Willow Pattern design using felt and silk, French knots added to background to simulate signs of wear


Friday, 9 December 2011

Reconstructing


I have set myself a challenge of totally deconstructing a very worn,white, polyester cotton shirt and then reconstructing it in different ways. (But with cuffs in mind)




The fabric has worn very thin so I have started by manipulating the fabric into swirls and have sewn them together to make a cuff.

I have used one of the cuffs from the old shirt and have layered a mixture of fabric on top of it. When I have cut it back to expose the gold fabric it gives an opulent yet worn effect.

Tuesday, 6 December 2011

London

I have managed to get down to London for a couple of nights . In between installing my daughter into her new accommodation I managed to get to see a few exhibition and visit the fabric shops on Berwick St.

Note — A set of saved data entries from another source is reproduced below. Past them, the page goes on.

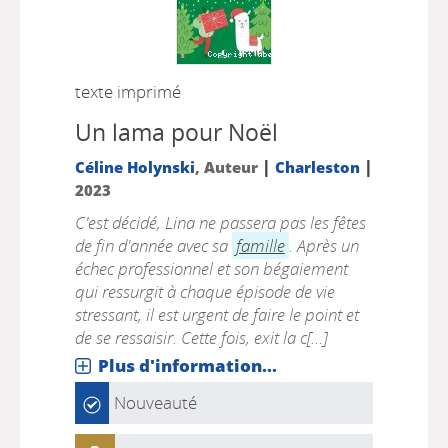
texte imprimé
Un lama pour Noël
|
|
Céline Holynski
, Auteur
Charleston
2023
C'est décidé, Lina ne passera pas les fêtes
de fin d'année avec sa
famille
. Après un
échec professionnel et son bégaiement
qui ressurgit à chaque épisode de vie
stressant, il est urgent de faire le point et
de se ressaisir. Cette fois, exit la c[...]
Plus d'information...
Nouveauté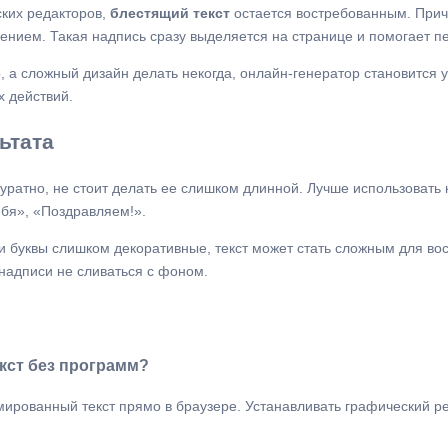
ких редакторов,
блестящий текст
остается востребованным. Прич
нием. Такая надпись сразу выделяется на странице и помогает п
, а сложный дизайн делать некогда, онлайн-генератор становится
х действий.
ьтата
ратно, не стоит делать ее слишком длинной. Лучше использовать 
ебя», «Поздравляем!».
и буквы слишком декоративные, текст может стать сложным для во
 надписи не сливаться с фоном.
кст без программ?
мированный текст прямо в браузере. Устанавливать графический ре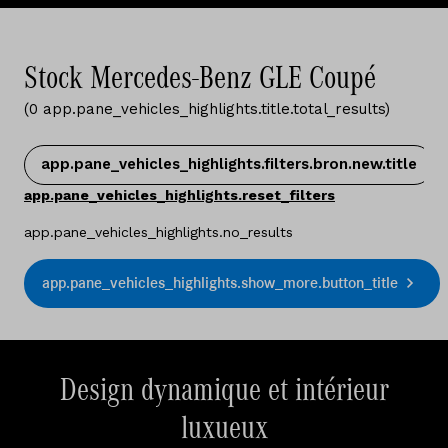
Stock Mercedes-Benz GLE Coupé
(
0
app.pane_vehicles_highlights.title.total_results
)
app.pane_vehicles_highlights.filters.bron.new.title
app.pane_vehicles_highlights.reset_filters
app.pane_vehicles_highlights.no_results
app.pane_vehicles_highlights.show_more.button_title
Design dynamique et intérieur
luxueux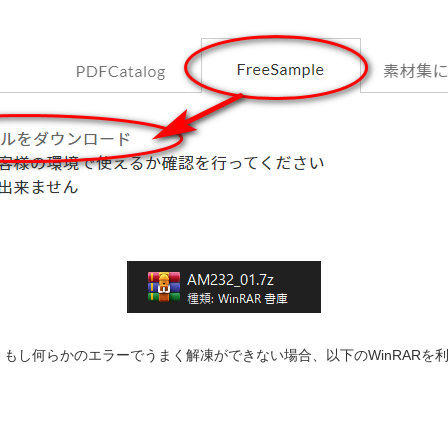
もし何らかのエラーでうまく解凍ができない場合、以下のWinRARを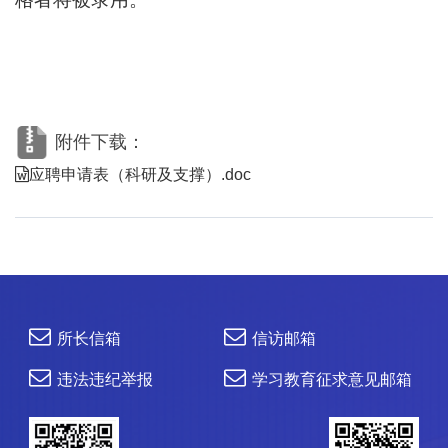
附件下载：
应聘申请表（科研及支撑）.doc
所长信箱
信访邮箱
违法违纪举报
学习教育征求意见邮箱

"A Charmed Life" Wellcome Gallery.
I really enjoyed visiting this exhibition as the magical and evocative powers of objects and charms is a subject I am interested in and has in the past fed into my artistic practice. ( In fact I was surprised to see how many of the charms I actually own). My favourite piece was this sovereign size charm inscribed with the Lords Prayer which was later taken into battle by a World War 1 soldier.

I would have got a lot more out of the exhibition if I had visited it earlier , its theme is so relevant to the concept of Protection that I am sure I would have found inspiration to base my current project on something I have seen here.
The tomb of the unknown craftsman - Grayson Perry British Museum


Grayson Perry's glazed ceramic pot 'You Are Here' is displayed at The Tomb of the Unknown Craftsman exhibition at the British Museum on October 5, 2011 in London, England. British artsist Grayson Perry has created this exhibition to showcase his new works alongside objects made by unknown men and women throughout history from the British Museum's collections.(October 4, 2011 - Photo by Peter Macdiarmid/Getty Images Europe)

I have always liked the way Grayson Perry uses craft as a vehicle for his narrative and his ironic sense of humour, although I do find some of his ideas around the position of Alan Measles in his work, a little difficult to appreciate.  Last year I  listened to the 'History of the World in 100 objects' series on Radio 4 , and was struck by the realisation that most of the objects were made by unknown makers.



The Art of Making at the V&A




Large scale knitting at The Art of Making
Unfortunately this exhibition was really crowded when I visited so I could get to see the smaller items .
This is the piece that caught my eye due to the immense scale of the knitting.

Sunday, 4 December 2011

Cornely and Fagotter Inductions

Although it is almost the end of term I am still having inductions on the various industrial machines. I have always wanted to be able to use the cornely machine as it produces a lovely chain stitch effect. However it was a lot harder to use than I had evisaged. You control the direction of the stitch with a lever which is under the machine. I am not the most co-ordinated person ( it took me ages to master driving a car) so I think I will have to practice a lot on it.

First attempt on Cornely- you can just about make out my name

Second session still not very controlled but have stitched on a layer of fabrics which I have cut back and frayed.
One of the full time students told me that the best way to learn is to take in some patterened fabric and try to follow the design.

Friday, 2 December 2011

Skeleton Shirts

Homage to Jean Shin - Skeleton Shirts
Deconstructed Men's Shirts

Short Sleeved Shirt
I have been deconstructing these men's shirts and using the fabric for darning and sampling, so I thought I would take the opportunity to pin the 'skeletons' to the white studio walls. The shirts have taken on an eerie appearance. They are like disembodied representations of their previous owners. I could be more playful with them and have them adopting poses on the wall. I have had fun with these but they are a dead end as far as my project is concerned and has brought home to me that installations such as these can only really be done once.